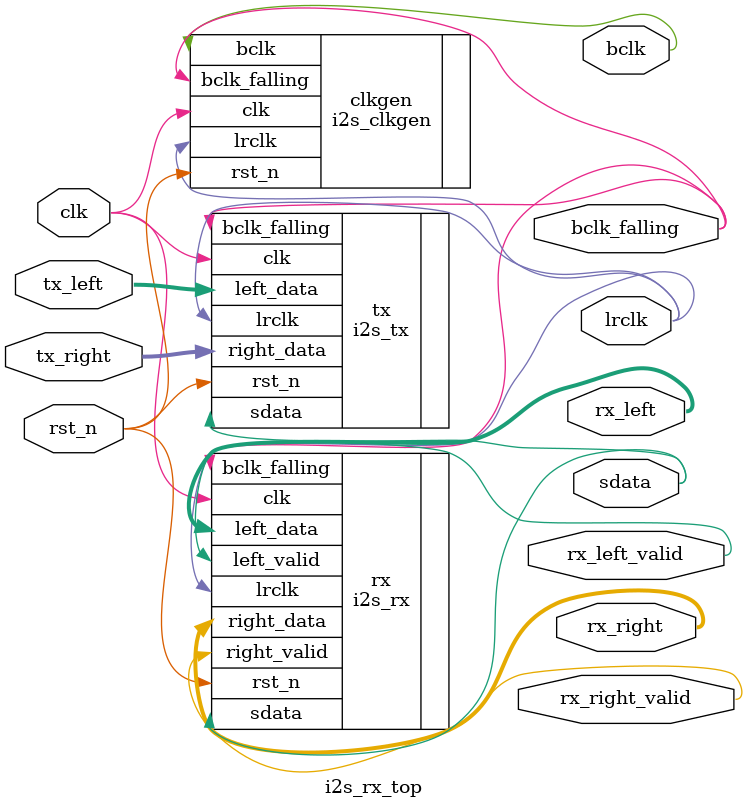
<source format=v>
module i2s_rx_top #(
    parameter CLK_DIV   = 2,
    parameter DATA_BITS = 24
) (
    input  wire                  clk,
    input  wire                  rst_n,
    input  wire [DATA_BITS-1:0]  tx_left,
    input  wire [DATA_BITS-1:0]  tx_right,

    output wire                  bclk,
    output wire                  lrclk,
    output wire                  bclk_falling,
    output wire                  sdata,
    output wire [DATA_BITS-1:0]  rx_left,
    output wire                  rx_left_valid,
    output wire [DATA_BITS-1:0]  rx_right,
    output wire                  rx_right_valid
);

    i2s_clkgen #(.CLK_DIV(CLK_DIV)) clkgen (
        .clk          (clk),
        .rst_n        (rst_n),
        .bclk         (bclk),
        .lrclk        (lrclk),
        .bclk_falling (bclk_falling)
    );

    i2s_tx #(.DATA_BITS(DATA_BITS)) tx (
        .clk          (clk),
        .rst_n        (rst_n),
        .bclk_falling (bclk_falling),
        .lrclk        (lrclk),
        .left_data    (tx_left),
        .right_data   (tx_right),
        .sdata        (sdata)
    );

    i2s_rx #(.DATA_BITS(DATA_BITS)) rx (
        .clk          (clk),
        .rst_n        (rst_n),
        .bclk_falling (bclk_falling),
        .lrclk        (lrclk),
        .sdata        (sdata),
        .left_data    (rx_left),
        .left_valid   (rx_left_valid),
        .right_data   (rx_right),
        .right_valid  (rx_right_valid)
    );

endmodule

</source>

+===+

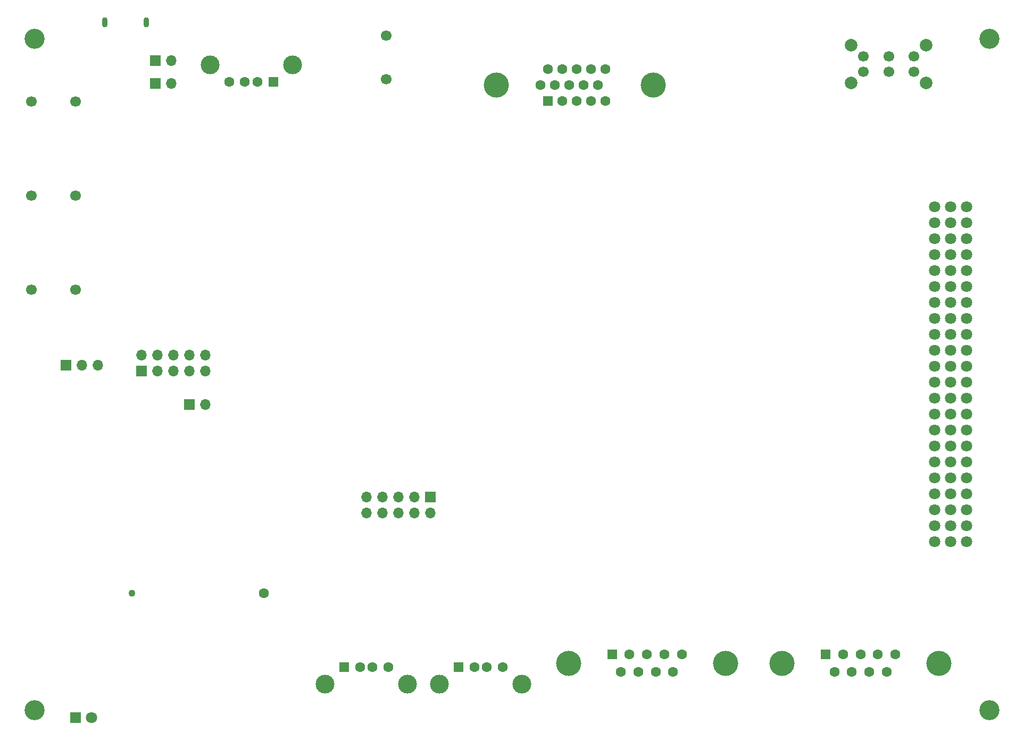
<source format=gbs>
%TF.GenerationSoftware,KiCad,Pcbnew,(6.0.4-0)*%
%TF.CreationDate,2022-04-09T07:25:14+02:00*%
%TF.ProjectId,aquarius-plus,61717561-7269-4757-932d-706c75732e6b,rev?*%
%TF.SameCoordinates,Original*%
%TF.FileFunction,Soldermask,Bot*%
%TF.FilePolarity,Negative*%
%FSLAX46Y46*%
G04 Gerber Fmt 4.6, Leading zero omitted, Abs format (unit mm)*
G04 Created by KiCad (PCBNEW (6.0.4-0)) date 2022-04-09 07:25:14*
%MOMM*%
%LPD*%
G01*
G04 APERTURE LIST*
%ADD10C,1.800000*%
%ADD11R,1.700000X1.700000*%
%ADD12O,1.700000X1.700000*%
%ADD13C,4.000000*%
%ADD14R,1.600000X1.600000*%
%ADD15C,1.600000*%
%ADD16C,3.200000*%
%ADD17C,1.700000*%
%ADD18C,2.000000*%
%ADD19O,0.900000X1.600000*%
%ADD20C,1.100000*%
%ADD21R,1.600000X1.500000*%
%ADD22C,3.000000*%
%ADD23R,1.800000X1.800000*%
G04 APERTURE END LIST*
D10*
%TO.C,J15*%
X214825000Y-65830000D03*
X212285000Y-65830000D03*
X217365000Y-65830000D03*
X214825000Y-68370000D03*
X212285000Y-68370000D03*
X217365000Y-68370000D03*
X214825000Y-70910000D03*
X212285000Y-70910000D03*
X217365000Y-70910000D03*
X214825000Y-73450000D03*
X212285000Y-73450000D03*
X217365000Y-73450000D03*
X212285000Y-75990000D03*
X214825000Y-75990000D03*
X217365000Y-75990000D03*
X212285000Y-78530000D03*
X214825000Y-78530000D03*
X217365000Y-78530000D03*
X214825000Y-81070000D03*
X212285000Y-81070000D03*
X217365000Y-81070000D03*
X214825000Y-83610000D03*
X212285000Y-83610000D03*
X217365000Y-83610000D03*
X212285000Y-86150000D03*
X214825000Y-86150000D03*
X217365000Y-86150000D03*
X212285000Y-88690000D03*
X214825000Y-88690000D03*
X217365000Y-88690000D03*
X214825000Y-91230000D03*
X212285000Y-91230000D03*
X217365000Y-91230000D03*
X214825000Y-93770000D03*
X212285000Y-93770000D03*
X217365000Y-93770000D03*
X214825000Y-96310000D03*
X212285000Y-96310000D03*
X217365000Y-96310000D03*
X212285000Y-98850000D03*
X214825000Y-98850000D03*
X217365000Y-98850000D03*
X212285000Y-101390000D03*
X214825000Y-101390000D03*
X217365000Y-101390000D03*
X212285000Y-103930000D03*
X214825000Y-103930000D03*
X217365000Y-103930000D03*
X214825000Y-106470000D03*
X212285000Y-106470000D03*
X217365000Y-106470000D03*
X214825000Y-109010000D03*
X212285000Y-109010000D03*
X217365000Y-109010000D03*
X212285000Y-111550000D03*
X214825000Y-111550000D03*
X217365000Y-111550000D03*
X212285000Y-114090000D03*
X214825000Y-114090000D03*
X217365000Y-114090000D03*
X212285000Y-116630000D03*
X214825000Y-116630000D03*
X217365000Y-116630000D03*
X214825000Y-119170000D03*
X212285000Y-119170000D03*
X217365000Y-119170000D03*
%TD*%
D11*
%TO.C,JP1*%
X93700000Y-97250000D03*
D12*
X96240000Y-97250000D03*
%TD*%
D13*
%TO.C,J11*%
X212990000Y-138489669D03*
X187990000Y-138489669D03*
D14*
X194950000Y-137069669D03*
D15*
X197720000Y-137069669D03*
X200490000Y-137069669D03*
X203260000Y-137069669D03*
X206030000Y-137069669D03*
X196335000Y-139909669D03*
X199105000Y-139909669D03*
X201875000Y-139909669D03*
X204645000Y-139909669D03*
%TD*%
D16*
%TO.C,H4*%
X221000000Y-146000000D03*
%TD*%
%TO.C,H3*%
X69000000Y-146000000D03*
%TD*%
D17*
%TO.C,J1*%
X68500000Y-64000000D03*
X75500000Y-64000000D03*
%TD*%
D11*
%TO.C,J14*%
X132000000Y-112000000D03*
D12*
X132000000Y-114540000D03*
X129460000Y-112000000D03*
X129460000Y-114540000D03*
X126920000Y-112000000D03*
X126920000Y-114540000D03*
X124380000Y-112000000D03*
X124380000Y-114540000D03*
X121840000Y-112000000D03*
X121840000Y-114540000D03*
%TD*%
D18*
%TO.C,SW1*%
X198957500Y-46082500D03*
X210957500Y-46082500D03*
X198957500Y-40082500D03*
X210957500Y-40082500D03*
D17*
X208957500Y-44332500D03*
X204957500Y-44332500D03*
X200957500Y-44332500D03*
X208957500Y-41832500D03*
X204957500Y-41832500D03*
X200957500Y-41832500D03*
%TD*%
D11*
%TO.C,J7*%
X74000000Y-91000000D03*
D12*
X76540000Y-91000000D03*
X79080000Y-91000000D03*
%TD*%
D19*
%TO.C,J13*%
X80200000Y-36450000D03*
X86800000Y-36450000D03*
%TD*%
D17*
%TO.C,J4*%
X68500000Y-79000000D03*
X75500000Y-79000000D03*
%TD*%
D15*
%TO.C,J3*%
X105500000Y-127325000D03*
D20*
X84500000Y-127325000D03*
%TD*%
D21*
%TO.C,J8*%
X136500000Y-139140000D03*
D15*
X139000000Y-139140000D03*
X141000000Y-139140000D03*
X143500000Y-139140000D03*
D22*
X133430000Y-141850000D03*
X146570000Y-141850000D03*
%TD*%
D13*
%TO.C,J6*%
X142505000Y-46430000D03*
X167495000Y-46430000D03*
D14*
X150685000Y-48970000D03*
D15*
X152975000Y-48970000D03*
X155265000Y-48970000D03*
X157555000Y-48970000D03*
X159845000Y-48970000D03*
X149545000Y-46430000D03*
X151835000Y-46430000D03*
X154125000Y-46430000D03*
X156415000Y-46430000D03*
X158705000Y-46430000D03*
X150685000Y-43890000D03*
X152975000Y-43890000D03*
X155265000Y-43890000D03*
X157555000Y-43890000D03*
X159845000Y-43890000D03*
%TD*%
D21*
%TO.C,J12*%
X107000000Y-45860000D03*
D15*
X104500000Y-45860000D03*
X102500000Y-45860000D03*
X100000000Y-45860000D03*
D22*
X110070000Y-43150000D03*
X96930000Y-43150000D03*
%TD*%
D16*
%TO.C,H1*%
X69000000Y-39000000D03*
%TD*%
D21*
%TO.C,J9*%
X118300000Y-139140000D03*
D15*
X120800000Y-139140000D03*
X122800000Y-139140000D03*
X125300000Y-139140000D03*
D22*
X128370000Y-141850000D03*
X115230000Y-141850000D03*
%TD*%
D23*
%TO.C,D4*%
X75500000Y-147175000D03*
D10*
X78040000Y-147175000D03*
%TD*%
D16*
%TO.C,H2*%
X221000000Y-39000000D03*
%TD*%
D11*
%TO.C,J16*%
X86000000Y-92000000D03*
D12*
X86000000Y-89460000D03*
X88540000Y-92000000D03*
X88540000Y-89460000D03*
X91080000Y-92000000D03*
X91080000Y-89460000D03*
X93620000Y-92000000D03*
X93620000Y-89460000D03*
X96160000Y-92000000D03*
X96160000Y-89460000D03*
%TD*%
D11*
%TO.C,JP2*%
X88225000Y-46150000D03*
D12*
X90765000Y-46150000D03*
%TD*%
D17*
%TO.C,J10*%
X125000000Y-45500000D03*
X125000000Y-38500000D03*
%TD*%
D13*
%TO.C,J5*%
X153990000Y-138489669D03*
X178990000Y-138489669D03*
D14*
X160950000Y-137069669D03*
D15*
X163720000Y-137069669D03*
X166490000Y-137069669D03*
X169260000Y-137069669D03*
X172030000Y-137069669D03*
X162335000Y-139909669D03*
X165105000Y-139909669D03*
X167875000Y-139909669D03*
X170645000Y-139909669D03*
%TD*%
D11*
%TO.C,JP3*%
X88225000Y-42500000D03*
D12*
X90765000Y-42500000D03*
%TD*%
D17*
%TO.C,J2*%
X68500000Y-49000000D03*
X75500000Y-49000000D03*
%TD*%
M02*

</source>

+===+

(EXERCISE PROMPT) Search the entries above for the string "source", and report each line where it occurs.

(COMPLETED TASK)
<source format=v>
</source>
<source format=gbs>
</source>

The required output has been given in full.